Instruction >> If a line in the records below contains the word "estimation", copy it.

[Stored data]
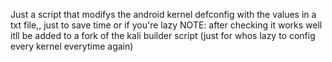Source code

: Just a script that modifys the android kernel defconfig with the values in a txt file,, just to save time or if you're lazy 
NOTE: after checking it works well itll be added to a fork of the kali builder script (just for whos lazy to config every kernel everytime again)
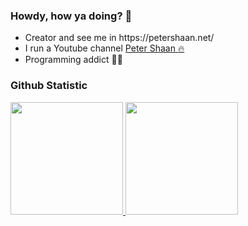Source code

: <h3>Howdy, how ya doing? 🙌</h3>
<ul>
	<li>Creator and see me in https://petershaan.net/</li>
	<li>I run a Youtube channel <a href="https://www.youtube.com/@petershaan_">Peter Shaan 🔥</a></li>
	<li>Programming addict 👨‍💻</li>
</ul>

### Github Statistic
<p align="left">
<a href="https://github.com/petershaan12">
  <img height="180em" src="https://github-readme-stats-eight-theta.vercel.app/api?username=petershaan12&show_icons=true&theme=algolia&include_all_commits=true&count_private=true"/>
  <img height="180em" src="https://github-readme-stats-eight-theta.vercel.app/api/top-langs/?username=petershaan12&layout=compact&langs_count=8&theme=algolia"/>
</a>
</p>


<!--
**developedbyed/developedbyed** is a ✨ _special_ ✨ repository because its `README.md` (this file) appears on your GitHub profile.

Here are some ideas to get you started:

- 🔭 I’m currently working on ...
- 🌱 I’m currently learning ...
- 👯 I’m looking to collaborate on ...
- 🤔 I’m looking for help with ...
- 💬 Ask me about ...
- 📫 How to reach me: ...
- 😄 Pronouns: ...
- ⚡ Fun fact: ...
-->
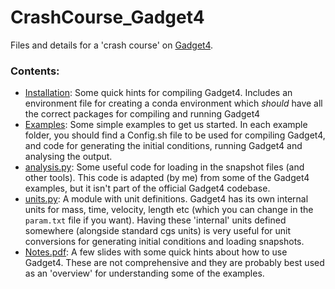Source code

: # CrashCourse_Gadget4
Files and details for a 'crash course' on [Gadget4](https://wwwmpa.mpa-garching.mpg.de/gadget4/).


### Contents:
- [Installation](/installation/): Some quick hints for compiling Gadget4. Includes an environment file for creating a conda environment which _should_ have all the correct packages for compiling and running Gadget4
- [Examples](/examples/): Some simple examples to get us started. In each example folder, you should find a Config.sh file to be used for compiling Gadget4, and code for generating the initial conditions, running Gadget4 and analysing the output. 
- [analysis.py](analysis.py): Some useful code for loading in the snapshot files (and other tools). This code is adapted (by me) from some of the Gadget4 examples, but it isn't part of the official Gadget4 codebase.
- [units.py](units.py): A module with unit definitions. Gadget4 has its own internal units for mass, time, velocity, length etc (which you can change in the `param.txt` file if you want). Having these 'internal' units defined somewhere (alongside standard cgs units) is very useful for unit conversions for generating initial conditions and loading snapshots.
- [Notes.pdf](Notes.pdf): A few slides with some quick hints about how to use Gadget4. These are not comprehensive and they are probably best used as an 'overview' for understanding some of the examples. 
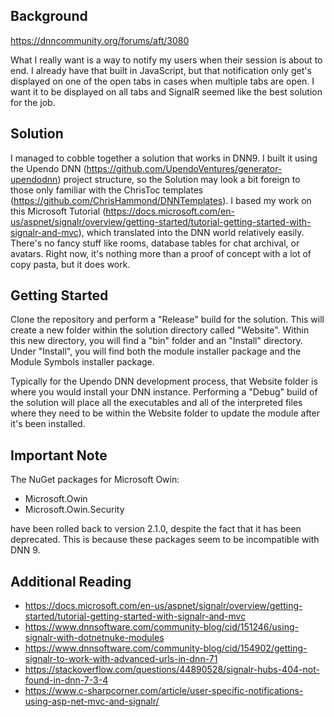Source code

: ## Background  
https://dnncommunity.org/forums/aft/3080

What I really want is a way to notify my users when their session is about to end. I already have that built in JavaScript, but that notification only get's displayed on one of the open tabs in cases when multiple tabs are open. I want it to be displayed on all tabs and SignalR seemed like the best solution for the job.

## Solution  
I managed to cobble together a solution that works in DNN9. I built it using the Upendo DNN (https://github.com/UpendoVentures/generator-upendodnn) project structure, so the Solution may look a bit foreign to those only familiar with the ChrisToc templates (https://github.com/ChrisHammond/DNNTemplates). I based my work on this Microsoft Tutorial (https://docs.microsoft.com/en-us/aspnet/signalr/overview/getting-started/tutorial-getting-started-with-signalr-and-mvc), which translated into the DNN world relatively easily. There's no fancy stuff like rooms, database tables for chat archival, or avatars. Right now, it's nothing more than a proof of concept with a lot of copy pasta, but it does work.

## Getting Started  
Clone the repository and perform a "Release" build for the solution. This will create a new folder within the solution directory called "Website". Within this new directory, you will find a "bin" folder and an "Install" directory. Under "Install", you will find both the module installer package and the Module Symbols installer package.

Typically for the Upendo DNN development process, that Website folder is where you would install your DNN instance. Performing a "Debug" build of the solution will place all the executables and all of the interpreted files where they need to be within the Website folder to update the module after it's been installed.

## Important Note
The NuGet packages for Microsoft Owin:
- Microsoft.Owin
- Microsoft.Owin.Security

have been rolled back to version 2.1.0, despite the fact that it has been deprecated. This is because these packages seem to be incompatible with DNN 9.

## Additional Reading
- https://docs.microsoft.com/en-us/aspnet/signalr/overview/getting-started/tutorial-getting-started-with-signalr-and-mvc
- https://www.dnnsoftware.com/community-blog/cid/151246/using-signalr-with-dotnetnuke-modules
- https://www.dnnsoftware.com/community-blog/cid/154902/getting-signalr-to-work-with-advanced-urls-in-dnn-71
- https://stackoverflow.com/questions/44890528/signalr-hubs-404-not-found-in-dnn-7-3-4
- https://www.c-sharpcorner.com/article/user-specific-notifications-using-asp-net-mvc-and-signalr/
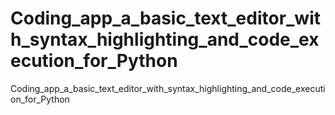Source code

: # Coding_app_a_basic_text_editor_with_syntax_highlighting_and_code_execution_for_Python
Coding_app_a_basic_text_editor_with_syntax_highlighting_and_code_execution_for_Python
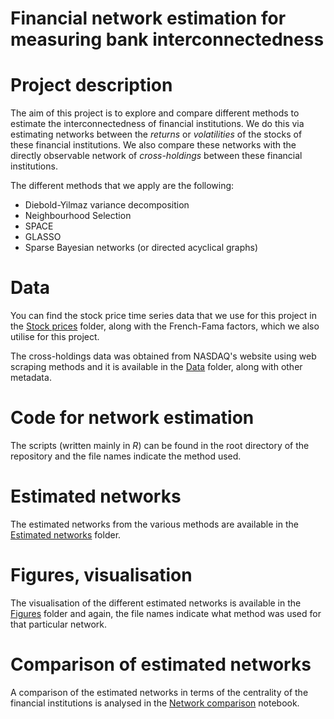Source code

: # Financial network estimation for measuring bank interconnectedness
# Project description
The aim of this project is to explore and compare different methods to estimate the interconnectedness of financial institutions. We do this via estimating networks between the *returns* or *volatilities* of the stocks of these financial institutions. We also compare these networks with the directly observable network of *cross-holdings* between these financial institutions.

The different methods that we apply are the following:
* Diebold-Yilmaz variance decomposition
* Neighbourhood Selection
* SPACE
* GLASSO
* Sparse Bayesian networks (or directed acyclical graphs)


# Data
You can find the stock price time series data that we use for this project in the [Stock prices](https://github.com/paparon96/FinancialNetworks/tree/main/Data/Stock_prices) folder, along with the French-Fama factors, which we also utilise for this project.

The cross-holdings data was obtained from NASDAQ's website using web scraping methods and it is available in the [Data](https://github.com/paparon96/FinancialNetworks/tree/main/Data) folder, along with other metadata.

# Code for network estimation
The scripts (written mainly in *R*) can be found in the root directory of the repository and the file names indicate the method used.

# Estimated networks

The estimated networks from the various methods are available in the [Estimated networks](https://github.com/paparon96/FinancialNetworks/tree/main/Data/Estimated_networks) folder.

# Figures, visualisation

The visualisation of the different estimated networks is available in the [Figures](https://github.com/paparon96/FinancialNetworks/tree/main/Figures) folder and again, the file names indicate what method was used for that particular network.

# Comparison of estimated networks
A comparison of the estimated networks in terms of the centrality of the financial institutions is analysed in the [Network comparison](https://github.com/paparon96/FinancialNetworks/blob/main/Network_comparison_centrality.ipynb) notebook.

--

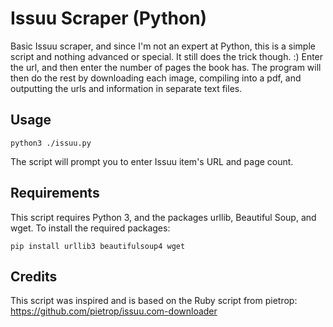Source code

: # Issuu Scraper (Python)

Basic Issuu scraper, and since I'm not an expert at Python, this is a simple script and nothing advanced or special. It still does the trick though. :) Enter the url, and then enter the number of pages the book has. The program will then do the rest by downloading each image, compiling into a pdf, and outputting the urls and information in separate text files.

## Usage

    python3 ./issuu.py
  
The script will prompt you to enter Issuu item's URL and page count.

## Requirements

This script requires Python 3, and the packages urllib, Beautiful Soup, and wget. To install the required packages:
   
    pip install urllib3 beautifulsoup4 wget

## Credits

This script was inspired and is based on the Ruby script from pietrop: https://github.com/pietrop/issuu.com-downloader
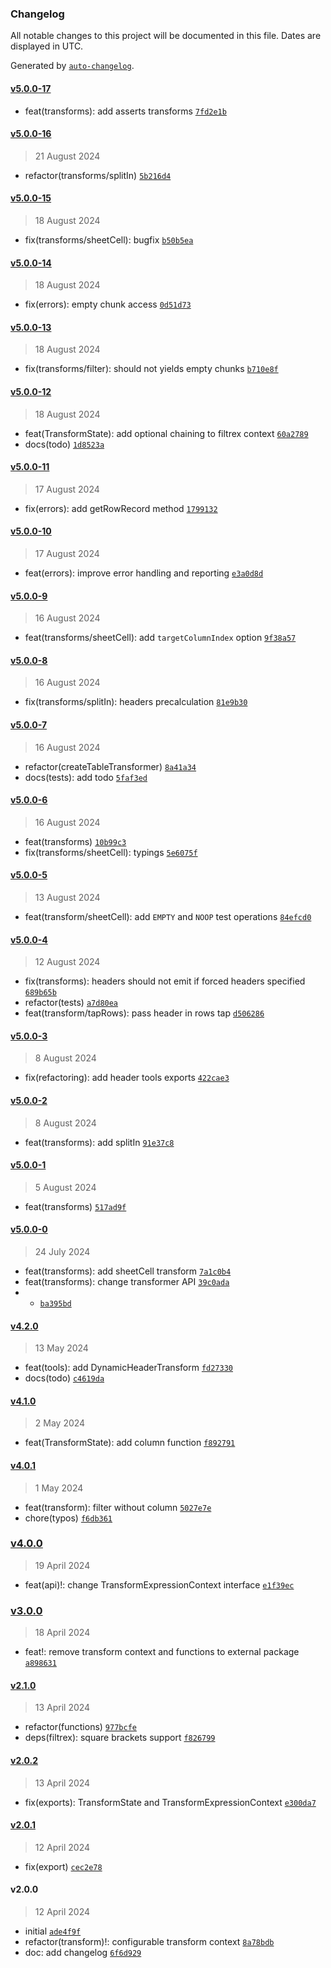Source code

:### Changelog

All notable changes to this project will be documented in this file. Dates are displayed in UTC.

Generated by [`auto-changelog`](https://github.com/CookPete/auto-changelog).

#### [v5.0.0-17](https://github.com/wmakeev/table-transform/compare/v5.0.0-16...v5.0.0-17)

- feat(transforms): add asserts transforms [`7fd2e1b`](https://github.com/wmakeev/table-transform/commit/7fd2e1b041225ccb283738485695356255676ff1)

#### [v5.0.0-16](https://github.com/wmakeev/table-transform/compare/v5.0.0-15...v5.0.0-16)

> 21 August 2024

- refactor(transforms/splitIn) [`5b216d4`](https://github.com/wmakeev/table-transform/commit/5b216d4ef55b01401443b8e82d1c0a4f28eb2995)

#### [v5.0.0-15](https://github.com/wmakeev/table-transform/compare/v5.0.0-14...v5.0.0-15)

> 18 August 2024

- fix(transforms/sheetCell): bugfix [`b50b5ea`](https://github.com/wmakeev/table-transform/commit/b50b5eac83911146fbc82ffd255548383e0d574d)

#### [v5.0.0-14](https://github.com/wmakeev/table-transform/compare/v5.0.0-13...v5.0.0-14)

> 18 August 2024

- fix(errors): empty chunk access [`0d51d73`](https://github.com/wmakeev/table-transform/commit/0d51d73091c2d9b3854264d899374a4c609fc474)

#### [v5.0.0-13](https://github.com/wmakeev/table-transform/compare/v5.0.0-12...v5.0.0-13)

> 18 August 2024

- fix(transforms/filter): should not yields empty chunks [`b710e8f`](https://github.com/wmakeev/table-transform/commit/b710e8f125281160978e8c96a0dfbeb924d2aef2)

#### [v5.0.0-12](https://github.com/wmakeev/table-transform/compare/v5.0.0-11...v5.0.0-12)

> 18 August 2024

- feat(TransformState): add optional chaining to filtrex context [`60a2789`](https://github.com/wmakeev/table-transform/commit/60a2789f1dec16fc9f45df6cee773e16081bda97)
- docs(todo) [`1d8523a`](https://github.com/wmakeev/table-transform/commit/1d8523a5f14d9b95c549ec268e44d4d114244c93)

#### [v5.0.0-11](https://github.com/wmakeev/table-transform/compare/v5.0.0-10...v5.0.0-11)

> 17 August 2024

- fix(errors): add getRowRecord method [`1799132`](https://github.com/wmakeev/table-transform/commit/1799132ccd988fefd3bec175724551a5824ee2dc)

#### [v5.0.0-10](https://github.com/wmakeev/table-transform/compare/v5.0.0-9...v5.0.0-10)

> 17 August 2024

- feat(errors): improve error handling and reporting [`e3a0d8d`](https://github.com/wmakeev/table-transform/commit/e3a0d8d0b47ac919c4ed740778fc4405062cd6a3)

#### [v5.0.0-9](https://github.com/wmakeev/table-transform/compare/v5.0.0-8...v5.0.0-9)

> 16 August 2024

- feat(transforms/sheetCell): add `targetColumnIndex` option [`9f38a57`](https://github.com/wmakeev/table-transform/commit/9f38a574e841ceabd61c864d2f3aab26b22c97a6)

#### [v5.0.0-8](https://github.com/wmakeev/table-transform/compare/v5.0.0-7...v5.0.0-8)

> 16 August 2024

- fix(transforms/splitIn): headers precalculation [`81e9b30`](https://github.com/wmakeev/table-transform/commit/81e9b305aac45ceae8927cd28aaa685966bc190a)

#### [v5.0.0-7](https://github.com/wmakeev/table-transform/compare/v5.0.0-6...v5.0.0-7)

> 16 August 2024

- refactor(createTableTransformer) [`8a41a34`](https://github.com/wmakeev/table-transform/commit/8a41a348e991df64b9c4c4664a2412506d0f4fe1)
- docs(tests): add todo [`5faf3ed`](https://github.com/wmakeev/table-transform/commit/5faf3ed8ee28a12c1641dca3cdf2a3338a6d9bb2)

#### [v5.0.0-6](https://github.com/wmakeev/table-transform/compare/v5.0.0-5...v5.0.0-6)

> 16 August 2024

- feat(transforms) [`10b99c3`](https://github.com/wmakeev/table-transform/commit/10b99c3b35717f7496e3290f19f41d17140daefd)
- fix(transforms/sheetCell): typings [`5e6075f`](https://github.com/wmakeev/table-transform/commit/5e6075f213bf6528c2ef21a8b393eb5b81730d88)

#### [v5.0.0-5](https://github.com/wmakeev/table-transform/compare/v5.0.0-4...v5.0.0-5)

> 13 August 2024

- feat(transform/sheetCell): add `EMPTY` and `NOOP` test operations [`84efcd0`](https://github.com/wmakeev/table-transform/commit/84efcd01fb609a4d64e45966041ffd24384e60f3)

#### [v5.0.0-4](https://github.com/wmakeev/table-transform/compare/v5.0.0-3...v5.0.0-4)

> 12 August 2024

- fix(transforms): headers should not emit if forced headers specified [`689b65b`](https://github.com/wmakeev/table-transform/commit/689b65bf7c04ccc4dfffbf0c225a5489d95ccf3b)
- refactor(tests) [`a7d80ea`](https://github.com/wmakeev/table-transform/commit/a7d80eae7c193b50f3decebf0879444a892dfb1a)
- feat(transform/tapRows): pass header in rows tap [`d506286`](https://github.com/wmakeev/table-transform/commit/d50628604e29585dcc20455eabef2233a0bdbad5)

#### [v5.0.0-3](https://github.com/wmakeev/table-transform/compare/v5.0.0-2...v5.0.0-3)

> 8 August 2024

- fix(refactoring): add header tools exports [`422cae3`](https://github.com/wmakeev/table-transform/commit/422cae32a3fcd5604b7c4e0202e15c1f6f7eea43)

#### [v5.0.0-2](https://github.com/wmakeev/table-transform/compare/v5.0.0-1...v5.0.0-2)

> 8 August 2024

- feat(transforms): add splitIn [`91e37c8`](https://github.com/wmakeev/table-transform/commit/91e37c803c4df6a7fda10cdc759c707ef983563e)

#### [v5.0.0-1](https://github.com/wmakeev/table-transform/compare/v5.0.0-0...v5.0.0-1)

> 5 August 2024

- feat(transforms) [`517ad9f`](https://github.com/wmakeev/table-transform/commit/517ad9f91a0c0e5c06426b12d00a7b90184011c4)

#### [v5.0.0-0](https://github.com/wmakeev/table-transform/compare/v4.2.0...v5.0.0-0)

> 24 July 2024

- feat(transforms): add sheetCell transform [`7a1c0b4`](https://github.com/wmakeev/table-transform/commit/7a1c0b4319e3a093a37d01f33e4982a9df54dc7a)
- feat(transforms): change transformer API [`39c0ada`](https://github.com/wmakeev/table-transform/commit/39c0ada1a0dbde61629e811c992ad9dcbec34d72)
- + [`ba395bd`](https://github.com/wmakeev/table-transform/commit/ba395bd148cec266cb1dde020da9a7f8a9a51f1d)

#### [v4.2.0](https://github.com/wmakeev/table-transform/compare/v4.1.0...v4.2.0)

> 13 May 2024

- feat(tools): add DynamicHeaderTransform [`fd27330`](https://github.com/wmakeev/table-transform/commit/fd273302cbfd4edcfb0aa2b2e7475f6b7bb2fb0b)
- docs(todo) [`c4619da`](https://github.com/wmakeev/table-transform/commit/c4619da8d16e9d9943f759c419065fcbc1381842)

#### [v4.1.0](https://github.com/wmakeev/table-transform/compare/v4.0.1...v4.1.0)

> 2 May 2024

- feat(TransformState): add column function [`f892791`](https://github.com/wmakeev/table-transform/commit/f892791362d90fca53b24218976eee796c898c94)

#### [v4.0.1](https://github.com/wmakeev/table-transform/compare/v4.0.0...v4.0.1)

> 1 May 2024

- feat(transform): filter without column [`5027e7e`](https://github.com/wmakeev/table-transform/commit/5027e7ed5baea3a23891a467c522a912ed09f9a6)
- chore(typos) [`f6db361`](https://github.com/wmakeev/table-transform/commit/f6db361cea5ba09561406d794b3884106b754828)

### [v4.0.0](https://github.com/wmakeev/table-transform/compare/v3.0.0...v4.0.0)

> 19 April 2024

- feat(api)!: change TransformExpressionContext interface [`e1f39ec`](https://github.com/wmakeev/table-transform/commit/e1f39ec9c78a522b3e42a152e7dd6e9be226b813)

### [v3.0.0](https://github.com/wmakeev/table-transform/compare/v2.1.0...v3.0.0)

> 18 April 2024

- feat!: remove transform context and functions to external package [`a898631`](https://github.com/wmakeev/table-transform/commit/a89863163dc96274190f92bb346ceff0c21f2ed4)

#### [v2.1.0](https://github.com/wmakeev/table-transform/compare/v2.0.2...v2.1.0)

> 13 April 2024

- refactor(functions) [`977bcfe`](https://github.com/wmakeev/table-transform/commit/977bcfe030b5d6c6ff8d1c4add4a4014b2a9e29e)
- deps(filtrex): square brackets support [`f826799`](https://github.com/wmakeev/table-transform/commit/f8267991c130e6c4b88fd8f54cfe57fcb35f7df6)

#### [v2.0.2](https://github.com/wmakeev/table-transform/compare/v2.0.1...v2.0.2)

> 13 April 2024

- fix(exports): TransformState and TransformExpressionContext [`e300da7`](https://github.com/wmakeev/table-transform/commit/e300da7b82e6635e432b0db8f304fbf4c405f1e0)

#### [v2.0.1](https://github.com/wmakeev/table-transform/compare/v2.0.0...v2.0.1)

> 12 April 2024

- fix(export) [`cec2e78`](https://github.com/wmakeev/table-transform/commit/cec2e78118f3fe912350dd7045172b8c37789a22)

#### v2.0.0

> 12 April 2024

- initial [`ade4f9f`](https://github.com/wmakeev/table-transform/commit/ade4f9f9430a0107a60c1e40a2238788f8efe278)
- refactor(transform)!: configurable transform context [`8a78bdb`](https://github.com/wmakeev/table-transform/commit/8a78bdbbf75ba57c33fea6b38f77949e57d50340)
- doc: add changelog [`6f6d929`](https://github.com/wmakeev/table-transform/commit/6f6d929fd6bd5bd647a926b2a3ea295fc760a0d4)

Response below >>
: # Financial network estimation for measuring bank interconnectedness
# Code for network estimation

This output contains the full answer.